Lagrapo
- Type: Private
- Industry: management consulting
- Founded: July 2022 in Chūō, Tokyo, Japan
- Founder: Muneyuki Takano
- Fate: Active
- Headquarters: Chūō, Tokyo, Japan
- Products: CubeSats
- Website: lagrapo.co.jp

= Lagrapo =

Lagrapo is a Japanese management consulting firm providing assistance based on the management methodology of space programs. The company was founded by Muneyuki Takano, an aerospace engineer who previously worked at Mitsubishi Heavy Industries (MHI) and JAXA. The company is named after the Lagrange points, locations where the gravitational forces of two celestial bodies reach equilibrium, reflecting its aim to find a point of balance between space technology and the business world.

The company's first satellite, Ishiki was launched on the second flight of Space One's KAIROS rocket in December 2024 but was destroyed when the launch was terminated prematurely.

==History==
Lagrapo was founded by Muneyuki Takano in 2022. Takano previously worked at MHI and took part in designing and launching the H-IIA rocket, and at JAXA where he participated in the development of the H-II Transfer Vehicle.

In June 2024, the company organized a tour for children residing in mainland Kagoshima Prefecture to visit Tanegashima and witness the third launch of the Japanese space agency JAXA's H3 Launch Vehicle, carrying the ALOS-4 satellite.

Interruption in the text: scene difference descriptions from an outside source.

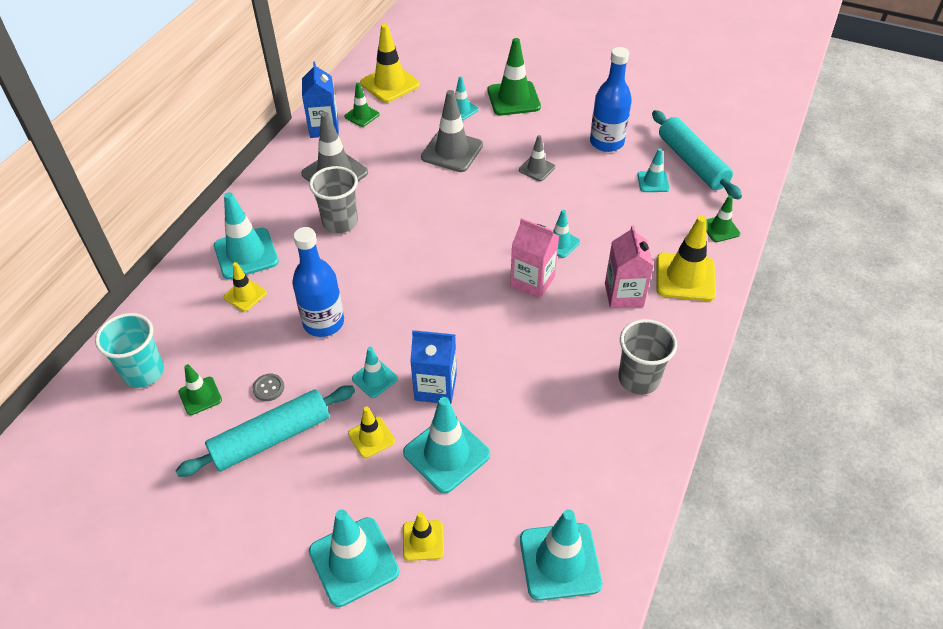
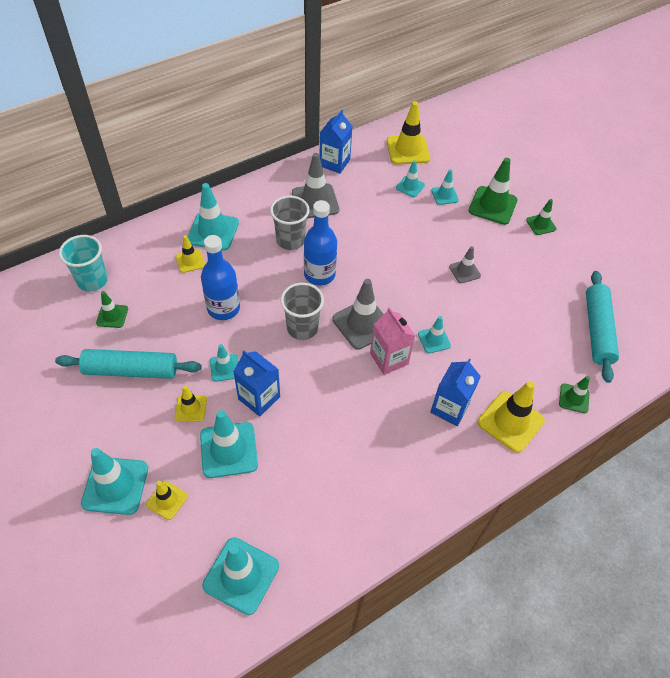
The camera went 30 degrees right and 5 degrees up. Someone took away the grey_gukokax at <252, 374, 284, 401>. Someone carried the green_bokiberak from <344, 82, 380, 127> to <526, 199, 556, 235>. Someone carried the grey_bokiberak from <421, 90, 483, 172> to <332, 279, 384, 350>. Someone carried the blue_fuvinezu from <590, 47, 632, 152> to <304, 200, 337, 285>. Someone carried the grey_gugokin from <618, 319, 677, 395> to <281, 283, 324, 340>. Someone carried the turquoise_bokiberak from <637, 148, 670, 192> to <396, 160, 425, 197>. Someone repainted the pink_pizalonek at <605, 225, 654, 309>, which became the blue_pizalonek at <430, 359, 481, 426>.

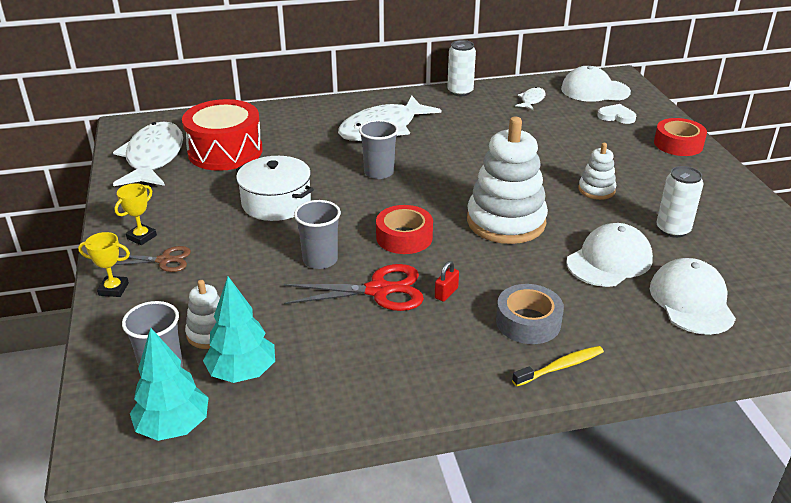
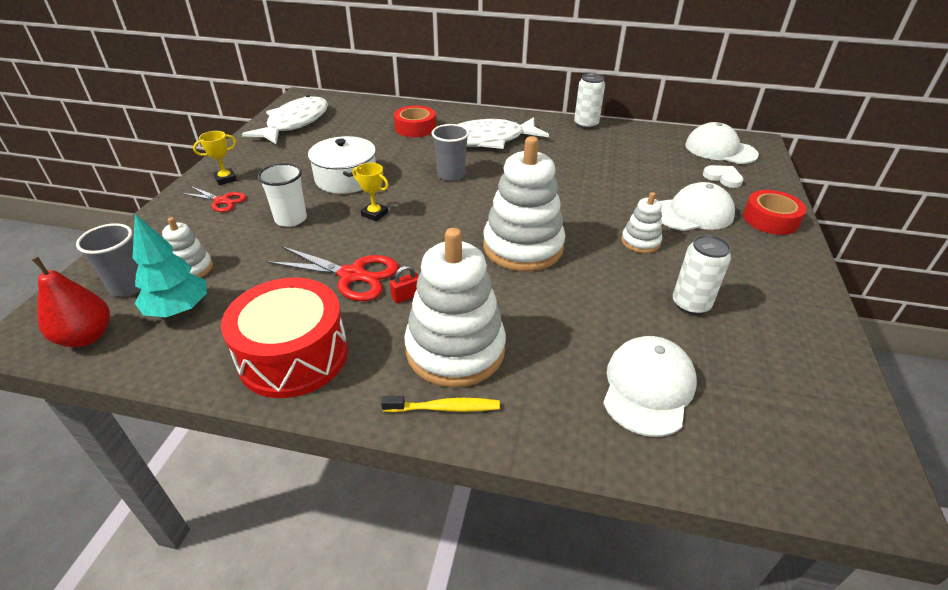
The camera went 25 degrees right and 5 degrees up. Someone took away the grey_gugokin at <294, 200, 341, 269>. Someone took away the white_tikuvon at <515, 87, 546, 110>. Someone put down the white_gugokin at <258, 163, 307, 227>. Someone carried the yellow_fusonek from <78, 232, 130, 297> to <353, 163, 389, 221>. Someone carried the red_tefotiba from <182, 99, 263, 171> to <221, 278, 348, 398>. Someone carried the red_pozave from <376, 205, 433, 254> to <394, 106, 436, 137>. Someone carried the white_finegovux from <566, 223, 653, 287> to <659, 182, 735, 231>. Someone swapped the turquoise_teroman at <130, 328, 209, 441> for the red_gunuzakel at <32, 257, 110, 347>. Someone swapped the grey_pozave at <496, 284, 564, 344> for the white_lemimix at <404, 228, 506, 388>. Someone repainted the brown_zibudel at <115, 246, 191, 272>, which became the red_zibudel at <181, 186, 246, 212>.

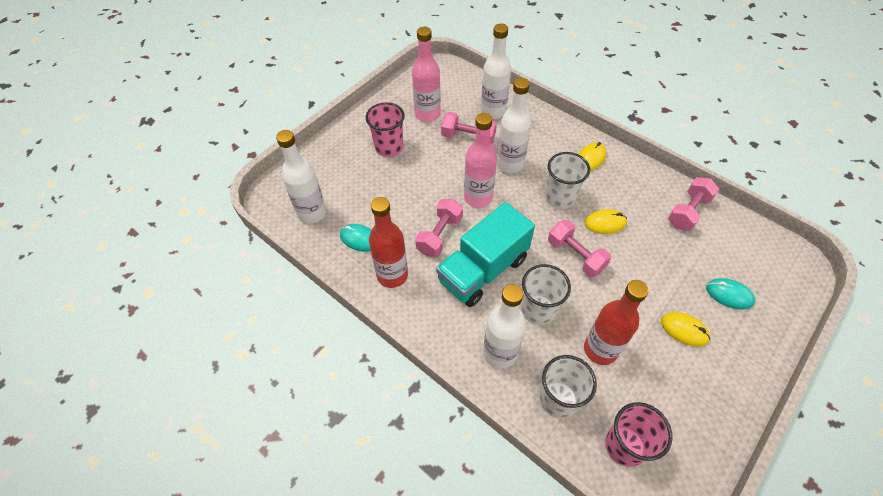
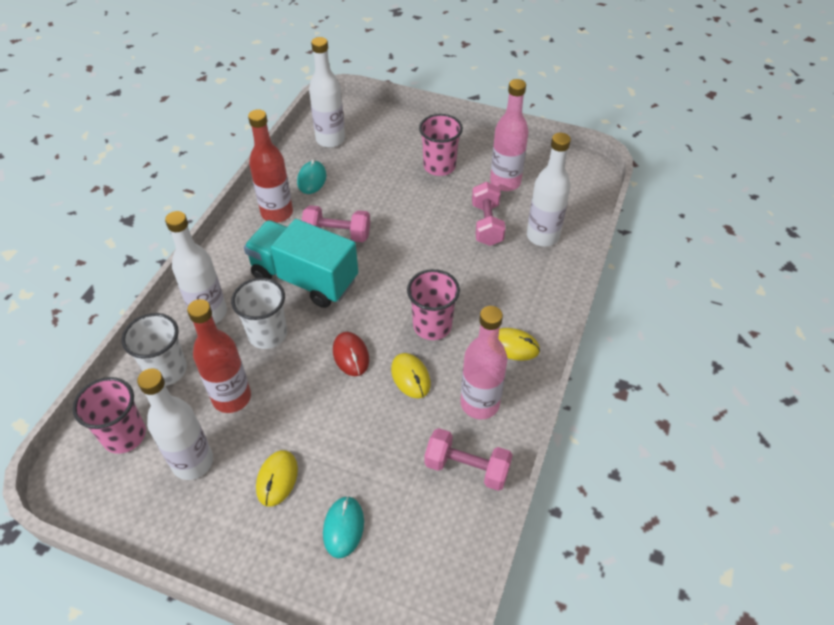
The camera went 70 degrees right and 5 degrees down. Someone carried the pink_fuvinezu from <464, 113, 497, 208> to <460, 306, 507, 419>. Someone carried the white_fuvinezu from <497, 78, 531, 173> to <137, 368, 213, 480>. Someone swapped the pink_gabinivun at <548, 220, 611, 277> for the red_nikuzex at <333, 332, 369, 376>. Someone repainted the white_gugokin at <545, 152, 590, 209>, which became the pink_gugokin at <407, 269, 460, 340>.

As the launch was delayed by a day due to unfavorable weather conditions, the tour could not witness the launch itself but nevertheless visited the Tanegashima Space Center.

==Lagrapo satellite project==
The Lagrapo satellite project is an initiative by Lagrapo to grant people who generally have not participated in space engineering an opportunity to be involved in developing satellites, and aims to educate the next generation of aerospace engineers. The Ishiki satellite, developed by high school students in Hiroo Gakuen was the first step in this project.

For Ishiki, Lagrapo was responsible for the planning, satellite manufacturing, launch service procurement, and fund raising. Orbital Engineering Inc. provided technical assistance in the designing, manufacturing, and testing of the satellite. The satellite was developed in about a year. While in orbit, Ishiki was to deploy a figure of Santa Claus on his sled, along with illuminating light-emitting diodes (LEDs) to enable ground observation of the satellite. The words "Dare Mighty Things." and "Let's make it to space this time." were written on the satellite.

On 31 October 2024, the company announced that Ishiki will be launched on the second flight of Space One's KAIROS rocket. Ishiki was launched on 18 December 2024 but did not reach orbit as the launch was terminated inflight.